Matt McClure <matthewlmccl...@gmail.com> writes:

> I've read Documentation/SubmittingPatches, followed some of the
> discussion on this list, and looked over some of the recent commit
> history. I'm impressed by the strong culture of review that produces
> readable patches and commit messages, but I think there are some gaps
> in my understanding of the prevailing process here.
>
> Most of the code I've worked on has been closed source, and the commit
> histories tend to reflect what I'd call the literal "creation
> history". Reading the Git history, my impression is that it reflects a
> different "storytelling" history. In some cases, that might be the
> same as the creation history, but in general the emphasis is on
> telling a coherent story of the changes to the other developers rather
> than communicating all the messy details of how you arrived at the
> order of that story.

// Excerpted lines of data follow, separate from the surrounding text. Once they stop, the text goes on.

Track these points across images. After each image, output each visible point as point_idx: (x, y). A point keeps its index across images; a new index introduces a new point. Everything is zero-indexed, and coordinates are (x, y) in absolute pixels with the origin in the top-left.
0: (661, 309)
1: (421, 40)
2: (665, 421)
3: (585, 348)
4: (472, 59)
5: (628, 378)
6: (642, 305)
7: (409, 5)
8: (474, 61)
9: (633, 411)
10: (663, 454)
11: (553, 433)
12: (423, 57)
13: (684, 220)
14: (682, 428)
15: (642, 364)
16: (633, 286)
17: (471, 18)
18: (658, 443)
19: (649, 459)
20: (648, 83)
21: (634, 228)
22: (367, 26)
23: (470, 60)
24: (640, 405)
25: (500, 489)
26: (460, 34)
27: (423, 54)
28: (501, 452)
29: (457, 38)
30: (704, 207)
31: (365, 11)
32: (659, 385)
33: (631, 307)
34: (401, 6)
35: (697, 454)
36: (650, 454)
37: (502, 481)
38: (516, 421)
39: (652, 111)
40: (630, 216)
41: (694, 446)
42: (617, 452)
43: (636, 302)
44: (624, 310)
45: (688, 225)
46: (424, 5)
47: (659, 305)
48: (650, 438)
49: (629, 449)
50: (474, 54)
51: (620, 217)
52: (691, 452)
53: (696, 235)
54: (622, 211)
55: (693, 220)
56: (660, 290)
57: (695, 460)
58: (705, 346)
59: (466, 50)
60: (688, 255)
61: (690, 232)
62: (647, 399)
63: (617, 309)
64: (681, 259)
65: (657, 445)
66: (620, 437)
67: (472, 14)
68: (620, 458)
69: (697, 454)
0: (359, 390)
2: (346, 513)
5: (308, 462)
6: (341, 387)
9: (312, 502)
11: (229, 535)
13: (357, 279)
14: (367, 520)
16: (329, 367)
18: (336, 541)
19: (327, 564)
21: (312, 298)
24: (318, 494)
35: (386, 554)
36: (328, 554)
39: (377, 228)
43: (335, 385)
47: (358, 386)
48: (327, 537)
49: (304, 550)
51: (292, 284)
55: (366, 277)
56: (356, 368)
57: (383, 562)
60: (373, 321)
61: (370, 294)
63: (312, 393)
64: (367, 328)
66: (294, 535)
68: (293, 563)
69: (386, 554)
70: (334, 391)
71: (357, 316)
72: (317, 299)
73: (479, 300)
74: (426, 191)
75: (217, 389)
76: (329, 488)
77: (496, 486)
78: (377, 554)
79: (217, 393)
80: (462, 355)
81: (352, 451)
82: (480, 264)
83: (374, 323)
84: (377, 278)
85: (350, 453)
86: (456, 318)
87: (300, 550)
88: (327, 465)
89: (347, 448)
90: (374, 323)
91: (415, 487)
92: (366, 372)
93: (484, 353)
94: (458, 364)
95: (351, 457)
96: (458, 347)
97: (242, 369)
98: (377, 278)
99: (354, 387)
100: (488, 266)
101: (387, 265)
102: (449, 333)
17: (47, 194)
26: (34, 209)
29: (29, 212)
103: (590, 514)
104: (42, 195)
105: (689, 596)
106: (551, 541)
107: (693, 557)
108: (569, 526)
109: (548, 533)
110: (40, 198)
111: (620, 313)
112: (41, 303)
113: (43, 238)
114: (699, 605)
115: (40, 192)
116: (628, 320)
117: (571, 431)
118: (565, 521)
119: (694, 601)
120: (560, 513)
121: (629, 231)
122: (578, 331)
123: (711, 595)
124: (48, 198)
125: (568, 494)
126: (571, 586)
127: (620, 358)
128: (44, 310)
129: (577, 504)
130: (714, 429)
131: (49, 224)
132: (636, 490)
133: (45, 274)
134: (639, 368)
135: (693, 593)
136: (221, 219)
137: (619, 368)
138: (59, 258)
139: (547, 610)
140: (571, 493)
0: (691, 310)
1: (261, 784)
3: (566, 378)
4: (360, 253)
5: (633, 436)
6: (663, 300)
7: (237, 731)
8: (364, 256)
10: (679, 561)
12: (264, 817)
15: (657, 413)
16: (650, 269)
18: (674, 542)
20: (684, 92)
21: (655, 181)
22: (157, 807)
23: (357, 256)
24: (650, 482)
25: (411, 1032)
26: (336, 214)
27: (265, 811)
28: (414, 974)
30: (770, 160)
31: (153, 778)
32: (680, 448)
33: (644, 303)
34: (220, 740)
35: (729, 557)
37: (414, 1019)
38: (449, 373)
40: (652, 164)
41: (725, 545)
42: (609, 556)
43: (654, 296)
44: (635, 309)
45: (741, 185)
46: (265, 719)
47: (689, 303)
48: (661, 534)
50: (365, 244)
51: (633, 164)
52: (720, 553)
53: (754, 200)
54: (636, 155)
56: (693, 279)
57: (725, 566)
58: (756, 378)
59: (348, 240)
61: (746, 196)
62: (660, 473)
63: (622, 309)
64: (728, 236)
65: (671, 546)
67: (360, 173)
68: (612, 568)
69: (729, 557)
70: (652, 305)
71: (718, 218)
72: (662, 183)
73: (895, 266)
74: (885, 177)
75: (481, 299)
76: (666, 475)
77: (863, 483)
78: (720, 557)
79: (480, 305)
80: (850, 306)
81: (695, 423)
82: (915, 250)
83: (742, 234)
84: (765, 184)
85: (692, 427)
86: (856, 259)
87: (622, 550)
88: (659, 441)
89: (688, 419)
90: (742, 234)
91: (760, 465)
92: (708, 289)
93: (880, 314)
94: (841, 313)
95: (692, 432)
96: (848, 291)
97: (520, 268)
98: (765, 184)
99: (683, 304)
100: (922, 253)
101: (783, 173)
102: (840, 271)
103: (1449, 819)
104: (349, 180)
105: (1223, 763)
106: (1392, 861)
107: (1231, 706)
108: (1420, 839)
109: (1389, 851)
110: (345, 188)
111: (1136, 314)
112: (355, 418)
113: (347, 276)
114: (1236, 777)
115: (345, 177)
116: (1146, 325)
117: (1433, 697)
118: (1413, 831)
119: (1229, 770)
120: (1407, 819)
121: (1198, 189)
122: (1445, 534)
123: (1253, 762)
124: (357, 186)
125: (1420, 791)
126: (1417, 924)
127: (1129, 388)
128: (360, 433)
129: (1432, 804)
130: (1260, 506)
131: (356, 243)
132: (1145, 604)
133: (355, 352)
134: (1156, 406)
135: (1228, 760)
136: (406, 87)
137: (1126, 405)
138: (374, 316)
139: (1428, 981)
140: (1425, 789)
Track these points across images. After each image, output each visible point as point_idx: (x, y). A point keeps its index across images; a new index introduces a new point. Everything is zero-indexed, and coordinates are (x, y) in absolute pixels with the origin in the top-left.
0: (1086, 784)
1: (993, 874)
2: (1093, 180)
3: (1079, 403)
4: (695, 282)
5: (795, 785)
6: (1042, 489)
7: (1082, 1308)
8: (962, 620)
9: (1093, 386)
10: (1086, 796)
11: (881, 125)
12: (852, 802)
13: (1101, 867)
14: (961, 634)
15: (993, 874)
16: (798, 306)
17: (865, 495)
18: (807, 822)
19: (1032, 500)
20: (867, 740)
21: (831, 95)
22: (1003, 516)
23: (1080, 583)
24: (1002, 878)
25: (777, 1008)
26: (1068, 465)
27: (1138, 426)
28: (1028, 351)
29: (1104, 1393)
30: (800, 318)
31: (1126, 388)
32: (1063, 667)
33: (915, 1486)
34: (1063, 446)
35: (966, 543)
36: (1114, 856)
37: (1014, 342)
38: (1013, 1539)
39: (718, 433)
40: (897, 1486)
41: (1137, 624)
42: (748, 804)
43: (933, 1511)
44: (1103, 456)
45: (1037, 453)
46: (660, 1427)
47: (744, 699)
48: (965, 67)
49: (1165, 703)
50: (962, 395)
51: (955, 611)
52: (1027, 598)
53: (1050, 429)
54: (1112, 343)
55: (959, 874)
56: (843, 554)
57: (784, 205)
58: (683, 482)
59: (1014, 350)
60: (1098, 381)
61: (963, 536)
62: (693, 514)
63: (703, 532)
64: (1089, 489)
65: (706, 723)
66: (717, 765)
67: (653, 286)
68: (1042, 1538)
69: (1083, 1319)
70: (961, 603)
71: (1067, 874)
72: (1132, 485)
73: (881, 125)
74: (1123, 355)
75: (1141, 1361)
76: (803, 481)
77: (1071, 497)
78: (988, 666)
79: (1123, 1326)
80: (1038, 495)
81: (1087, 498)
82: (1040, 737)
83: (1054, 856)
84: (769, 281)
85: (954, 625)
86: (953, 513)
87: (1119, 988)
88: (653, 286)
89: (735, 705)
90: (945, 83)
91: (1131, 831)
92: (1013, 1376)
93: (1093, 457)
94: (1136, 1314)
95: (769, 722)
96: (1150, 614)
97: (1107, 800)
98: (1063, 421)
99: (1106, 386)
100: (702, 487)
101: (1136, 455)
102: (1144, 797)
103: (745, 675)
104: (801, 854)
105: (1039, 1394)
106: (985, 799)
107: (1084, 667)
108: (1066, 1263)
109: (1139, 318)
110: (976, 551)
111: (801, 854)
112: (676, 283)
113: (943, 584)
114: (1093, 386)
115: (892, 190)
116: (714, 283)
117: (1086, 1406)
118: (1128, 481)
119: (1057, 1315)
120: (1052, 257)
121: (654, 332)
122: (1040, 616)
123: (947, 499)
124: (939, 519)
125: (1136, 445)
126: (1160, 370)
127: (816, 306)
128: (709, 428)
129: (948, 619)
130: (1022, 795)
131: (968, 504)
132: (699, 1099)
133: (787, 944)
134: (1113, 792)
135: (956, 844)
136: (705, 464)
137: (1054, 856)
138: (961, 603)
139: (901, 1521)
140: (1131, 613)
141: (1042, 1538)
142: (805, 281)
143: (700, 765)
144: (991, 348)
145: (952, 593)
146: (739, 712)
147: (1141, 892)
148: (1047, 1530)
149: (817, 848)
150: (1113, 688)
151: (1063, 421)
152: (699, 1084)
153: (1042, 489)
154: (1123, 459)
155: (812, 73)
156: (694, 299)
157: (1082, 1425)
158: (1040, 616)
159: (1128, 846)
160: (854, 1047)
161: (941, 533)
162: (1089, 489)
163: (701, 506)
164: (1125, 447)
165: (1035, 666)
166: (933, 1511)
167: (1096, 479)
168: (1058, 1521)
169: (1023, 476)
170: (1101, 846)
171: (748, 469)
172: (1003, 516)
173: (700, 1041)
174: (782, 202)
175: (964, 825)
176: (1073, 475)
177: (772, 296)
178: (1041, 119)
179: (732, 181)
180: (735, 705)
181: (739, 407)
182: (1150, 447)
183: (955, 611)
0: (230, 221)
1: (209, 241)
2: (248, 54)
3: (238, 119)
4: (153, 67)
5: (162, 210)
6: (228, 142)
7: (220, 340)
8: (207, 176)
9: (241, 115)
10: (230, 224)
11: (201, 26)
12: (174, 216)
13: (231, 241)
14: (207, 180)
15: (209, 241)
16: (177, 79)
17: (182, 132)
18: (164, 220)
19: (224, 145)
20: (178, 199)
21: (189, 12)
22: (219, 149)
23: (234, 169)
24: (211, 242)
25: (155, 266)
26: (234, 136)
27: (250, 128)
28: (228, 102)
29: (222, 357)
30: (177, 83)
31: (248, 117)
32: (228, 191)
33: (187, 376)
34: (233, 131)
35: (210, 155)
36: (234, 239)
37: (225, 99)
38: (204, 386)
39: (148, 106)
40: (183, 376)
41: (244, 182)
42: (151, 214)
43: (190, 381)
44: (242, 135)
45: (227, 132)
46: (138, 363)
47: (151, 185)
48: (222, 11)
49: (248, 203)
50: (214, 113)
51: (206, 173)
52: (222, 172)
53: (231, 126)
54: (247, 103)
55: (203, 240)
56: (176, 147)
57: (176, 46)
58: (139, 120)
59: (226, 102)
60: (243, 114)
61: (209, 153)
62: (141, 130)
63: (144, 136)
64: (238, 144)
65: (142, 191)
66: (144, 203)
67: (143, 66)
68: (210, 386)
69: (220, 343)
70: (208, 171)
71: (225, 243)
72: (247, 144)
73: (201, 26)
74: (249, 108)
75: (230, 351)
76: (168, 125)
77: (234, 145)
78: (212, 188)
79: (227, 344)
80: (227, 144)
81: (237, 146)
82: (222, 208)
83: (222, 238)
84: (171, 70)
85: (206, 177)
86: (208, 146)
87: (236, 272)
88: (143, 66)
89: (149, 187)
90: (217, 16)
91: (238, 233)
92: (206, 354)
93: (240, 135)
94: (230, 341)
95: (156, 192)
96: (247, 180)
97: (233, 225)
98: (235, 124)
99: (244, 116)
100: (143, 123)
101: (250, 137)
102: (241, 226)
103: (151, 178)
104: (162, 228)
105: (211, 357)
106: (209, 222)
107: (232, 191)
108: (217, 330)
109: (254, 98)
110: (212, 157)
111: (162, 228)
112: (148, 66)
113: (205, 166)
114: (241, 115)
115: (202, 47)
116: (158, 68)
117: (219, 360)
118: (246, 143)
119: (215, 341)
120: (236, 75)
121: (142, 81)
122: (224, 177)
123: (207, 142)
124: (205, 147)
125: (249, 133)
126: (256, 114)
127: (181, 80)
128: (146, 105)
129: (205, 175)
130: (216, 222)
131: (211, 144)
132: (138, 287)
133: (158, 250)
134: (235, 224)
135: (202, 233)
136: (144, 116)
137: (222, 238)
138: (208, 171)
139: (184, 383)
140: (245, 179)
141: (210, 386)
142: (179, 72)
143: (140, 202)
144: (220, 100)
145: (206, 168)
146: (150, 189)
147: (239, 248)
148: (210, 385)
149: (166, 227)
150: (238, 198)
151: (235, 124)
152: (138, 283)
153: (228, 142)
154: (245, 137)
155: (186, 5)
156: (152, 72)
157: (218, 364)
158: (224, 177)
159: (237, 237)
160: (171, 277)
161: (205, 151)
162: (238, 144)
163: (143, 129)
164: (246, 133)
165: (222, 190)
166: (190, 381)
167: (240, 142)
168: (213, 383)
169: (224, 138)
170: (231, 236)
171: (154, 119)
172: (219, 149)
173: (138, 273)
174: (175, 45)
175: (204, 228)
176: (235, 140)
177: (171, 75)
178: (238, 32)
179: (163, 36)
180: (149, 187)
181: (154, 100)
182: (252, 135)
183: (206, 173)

Is that right?

We do not try to keep records of "oops, the previous was wrong" when
we can easily tell the previous was wrong.  Usually such a shallow
mistake that can be spotted during the review is not worth keeping.

For example, the 4 patch series I posted today had three iterations
of botched attempts that were never even published.  I am sure other
people do the same for their initial round for their patches, and
any message on this list whose subject begins with "[PATCH vN X/Y]"
for N > 2 are rewritten betterment based on list feedback.

Our history tends to become a coherent story because of this.

It is a different story for more involved changes that cook in
'next' for a while and then later turns out to have flaws. We update
them with follow-up fixes and at that point, we do have records of
mistakes. They often are tricky cases that are worth recording, as
people can later make similar kinds of mistakes in other parts of
the codebase.

The early part of the history back when Linus was running the show
is somewhat different; you see more reverts and rewrites. But even
back then, there were more experimental changes that were rewritten
than the changes that were finally committed to the history.